Given task
Can you recast every one of the rows below as a JSON list of strings, with one string per line and blank lines dropped?

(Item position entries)
(begin)

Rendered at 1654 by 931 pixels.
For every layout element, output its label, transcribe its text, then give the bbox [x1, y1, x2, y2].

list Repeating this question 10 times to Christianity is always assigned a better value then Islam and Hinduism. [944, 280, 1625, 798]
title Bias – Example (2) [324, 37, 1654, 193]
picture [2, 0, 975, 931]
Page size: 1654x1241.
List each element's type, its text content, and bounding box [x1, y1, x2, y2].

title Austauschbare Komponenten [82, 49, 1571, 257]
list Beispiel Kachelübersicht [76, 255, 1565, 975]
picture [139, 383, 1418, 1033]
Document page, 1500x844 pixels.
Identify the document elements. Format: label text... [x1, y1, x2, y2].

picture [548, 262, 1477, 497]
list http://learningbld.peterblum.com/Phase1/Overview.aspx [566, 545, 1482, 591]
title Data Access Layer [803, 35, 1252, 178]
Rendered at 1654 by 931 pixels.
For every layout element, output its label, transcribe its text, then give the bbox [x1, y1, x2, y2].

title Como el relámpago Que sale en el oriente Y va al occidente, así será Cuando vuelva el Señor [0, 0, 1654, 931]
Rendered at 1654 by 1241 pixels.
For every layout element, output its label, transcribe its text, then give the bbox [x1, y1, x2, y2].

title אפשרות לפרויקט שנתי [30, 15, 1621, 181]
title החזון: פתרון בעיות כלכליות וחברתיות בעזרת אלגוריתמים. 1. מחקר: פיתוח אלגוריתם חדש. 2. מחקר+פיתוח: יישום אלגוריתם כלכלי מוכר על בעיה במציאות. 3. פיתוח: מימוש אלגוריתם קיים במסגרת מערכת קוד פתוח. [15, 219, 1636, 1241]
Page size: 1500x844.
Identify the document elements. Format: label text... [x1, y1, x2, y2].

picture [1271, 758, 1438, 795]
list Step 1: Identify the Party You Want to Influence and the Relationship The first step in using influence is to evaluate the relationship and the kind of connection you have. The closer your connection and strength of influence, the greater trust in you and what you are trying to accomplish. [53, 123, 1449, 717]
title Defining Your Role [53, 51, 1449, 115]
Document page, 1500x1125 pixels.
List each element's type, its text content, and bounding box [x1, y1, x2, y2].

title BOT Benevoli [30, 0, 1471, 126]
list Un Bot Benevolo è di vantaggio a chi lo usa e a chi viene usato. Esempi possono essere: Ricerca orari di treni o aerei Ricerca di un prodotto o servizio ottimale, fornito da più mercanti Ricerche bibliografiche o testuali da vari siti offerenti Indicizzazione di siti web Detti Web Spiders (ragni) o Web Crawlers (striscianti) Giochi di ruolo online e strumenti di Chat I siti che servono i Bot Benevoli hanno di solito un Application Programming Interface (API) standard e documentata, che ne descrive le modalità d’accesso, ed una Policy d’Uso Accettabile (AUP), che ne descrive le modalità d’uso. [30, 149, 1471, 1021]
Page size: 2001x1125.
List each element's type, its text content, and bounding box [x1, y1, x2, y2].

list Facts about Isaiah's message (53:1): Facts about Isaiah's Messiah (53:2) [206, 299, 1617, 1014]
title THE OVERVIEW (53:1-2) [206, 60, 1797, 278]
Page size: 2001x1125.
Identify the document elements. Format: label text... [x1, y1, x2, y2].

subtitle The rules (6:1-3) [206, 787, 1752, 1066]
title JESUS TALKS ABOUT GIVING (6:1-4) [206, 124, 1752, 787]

(end)

Task answer
[
  "Rendered at 1654 by 931 pixels.",
  "For every layout element, output its label, transcribe its text, then give the bbox [x1, y1, x2, y2].",
  "list Repeating this question 10 times to Christianity is always assigned a better value then Islam and Hinduism. [944, 280, 1625, 798]",
  "title Bias – Example (2) [324, 37, 1654, 193]",
  "picture [2, 0, 975, 931]",
  "Page size: 1654x1241.",
  "List each element's type, its text content, and bounding box [x1, y1, x2, y2].",
  "title Austauschbare Komponenten [82, 49, 1571, 257]",
  "list Beispiel Kachelübersicht [76, 255, 1565, 975]",
  "picture [139, 383, 1418, 1033]",
  "Document page, 1500x844 pixels.",
  "Identify the document elements. Format: label text... [x1, y1, x2, y2].",
  "picture [548, 262, 1477, 497]",
  "list http://learningbld.peterblum.com/Phase1/Overview.aspx [566, 545, 1482, 591]",
  "title Data Access Layer [803, 35, 1252, 178]",
  "Rendered at 1654 by 931 pixels.",
  "For every layout element, output its label, transcribe its text, then give the bbox [x1, y1, x2, y2].",
  "title Como el relámpago Que sale en el oriente Y va al occidente, así será Cuando vuelva el Señor [0, 0, 1654, 931]",
  "Rendered at 1654 by 1241 pixels.",
  "For every layout element, output its label, transcribe its text, then give the bbox [x1, y1, x2, y2].",
  "title אפשרות לפרויקט שנתי [30, 15, 1621, 181]",
  "title החזון: פתרון בעיות כלכליות וחברתיות בעזרת אלגוריתמים. 1. מחקר: פיתוח אלגוריתם חדש. 2. מחקר+פיתוח: יישום אלגוריתם כלכלי מוכר על בעיה במציאות. 3. פיתוח: מימוש אלגוריתם קיים במסגרת מערכת קוד פתוח. [15, 219, 1636, 1241]",
  "Page size: 1500x844.",
  "Identify the document elements. Format: label text... [x1, y1, x2, y2].",
  "picture [1271, 758, 1438, 795]",
  "list Step 1: Identify the Party You Want to Influence and the Relationship The first step in using influence is to evaluate the relationship and the kind of connection you have. The closer your connection and strength of influence, the greater trust in you and what you are trying to accomplish. [53, 123, 1449, 717]",
  "title Defining Your Role [53, 51, 1449, 115]",
  "Document page, 1500x1125 pixels.",
  "List each element's type, its text content, and bounding box [x1, y1, x2, y2].",
  "title BOT Benevoli [30, 0, 1471, 126]",
  "list Un Bot Benevolo è di vantaggio a chi lo usa e a chi viene usato. Esempi possono essere: Ricerca orari di treni o aerei Ricerca di un prodotto o servizio ottimale, fornito da più mercanti Ricerche bibliografiche o testuali da vari siti offerenti Indicizzazione di siti web Detti Web Spiders (ragni) o Web Crawlers (striscianti) Giochi di ruolo online e strumenti di Chat I siti che servono i Bot Benevoli hanno di solito un Application Programming Interface (API) standard e documentata, che ne descrive le modalità d’accesso, ed una Policy d’Uso Accettabile (AUP), che ne descrive le modalità d’uso. [30, 149, 1471, 1021]",
  "Page size: 2001x1125.",
  "List each element's type, its text content, and bounding box [x1, y1, x2, y2].",
  "list Facts about Isaiah's message (53:1): Facts about Isaiah's Messiah (53:2) [206, 299, 1617, 1014]",
  "title THE OVERVIEW (53:1-2) [206, 60, 1797, 278]",
  "Page size: 2001x1125.",
  "Identify the document elements. Format: label text... [x1, y1, x2, y2].",
  "subtitle The rules (6:1-3) [206, 787, 1752, 1066]",
  "title JESUS TALKS ABOUT GIVING (6:1-4) [206, 124, 1752, 787]"
]